Reproduce word for word the part of the article on Canadian support for a shorter work week that begins with the words containing "Photo: People at" and ends with "feel about it.".

╭─ Extract provided

Support is highest with people at the lowest levels of household income.
Photo: People at work / Getty Images

A new study from the Angus Reid Institute finds that the majority of Canadians approve of a shorter work week. 

Due to the COVID-19 pandemic, many Canadians have drastically changed the way they work. Now, a study finds that 53 per cent of adults feel it is a good idea to make a new 30-hour work week standard in Canada. What's more, this is more than twice the number who say the opposite. Specifically, 22 per cent of respondents say it is a bad idea, while 25 per cent aren't sure how they feel about it.

Report authors say the COVID-19 pandemic and the difficulties it has presented may be responsible for the increase in support. In particular, 58 per cent of Canadians who applied for the Canada Emergency Response Benefit are in favour of the shorter week, which is eight-points higher than those who have not applied for the program.

With this in mind, Canadians of all income levels are more receptive of this idea. However, support is highest at the lowest levels of household income (64 per cent) and lowest among those with incomes over $150,000 per year (47 per cent).

Conservative voters were least likely to favour the shorter work week, and are most likely to say that shortening the work week is a bad idea. In fact, 40 per cent of conservatives feel this way, while, "past Liberal and NDP voters voice support at a proportion of two-thirds."

work-week-angus-reid.jpgPhoto: Angus Reid Institute

The study also found that, "The concept of a shorter work week, much like that of the universal basic income, finds its highest levels of support among younger Canadians, with six-in-ten of those ages 18-34 saying a four-day work week would be a good idea."

Across Canada, at least four-in-ten residents in each region support the idea, rising to three-in-five in Quebec (60 per cent). In B.C., 54 per cent of residents say it is a good idea, while 18 per cent say it is a bad idea; 28 per cent of British Columbians aren't sure how they feel.

╰─
╭─ Data

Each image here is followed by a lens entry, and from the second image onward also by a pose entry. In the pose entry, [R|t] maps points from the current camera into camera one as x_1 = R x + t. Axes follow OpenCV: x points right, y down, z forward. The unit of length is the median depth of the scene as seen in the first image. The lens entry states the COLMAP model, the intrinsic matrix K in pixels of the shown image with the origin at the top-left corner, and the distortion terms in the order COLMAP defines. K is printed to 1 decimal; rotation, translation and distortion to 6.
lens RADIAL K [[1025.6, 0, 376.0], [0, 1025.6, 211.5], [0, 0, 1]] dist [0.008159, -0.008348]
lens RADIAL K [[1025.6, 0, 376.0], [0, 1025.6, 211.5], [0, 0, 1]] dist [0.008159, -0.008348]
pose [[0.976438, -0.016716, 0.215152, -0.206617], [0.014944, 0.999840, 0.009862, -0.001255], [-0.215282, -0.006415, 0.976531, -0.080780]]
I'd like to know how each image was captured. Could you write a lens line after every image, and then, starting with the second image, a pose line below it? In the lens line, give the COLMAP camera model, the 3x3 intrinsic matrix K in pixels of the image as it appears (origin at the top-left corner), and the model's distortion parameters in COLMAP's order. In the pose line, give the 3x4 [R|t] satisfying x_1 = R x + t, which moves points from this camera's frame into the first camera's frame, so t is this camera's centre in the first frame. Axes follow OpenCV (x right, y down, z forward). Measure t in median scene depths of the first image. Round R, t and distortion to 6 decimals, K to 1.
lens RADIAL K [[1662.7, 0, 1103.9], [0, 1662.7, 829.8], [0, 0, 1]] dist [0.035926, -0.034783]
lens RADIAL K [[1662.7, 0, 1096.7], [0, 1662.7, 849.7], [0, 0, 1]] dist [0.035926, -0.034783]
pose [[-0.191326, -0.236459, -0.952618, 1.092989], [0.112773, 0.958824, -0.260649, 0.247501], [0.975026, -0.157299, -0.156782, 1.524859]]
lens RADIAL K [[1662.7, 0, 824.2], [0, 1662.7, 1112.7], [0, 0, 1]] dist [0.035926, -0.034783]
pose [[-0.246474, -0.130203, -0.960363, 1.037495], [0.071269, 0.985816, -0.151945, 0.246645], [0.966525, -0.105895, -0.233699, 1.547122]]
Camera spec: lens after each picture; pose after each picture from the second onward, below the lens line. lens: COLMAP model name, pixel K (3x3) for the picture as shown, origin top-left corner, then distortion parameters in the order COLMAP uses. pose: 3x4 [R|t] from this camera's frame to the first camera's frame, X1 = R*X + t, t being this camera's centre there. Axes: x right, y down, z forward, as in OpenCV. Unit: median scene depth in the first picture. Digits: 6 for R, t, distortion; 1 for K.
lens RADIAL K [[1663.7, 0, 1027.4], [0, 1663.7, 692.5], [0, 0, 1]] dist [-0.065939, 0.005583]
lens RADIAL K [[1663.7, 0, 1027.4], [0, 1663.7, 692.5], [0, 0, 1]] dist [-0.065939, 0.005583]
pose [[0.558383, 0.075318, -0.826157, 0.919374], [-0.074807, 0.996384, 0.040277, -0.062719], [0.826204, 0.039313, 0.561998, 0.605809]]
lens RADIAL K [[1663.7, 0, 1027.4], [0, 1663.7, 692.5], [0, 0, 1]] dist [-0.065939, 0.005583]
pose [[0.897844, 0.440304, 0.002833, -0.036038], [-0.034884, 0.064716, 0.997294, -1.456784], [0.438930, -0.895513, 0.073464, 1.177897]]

╰─

■ Response to this exercise:
Photo: People at work / Getty Images

A new study from the Angus Reid Institute finds that the majority of Canadians approve of a shorter work week. 

Due to the COVID-19 pandemic, many Canadians have drastically changed the way they work. Now, a study finds that 53 per cent of adults feel it is a good idea to make a new 30-hour work week standard in Canada. What's more, this is more than twice the number who say the opposite. Specifically, 22 per cent of respondents say it is a bad idea, while 25 per cent aren't sure how they feel about it.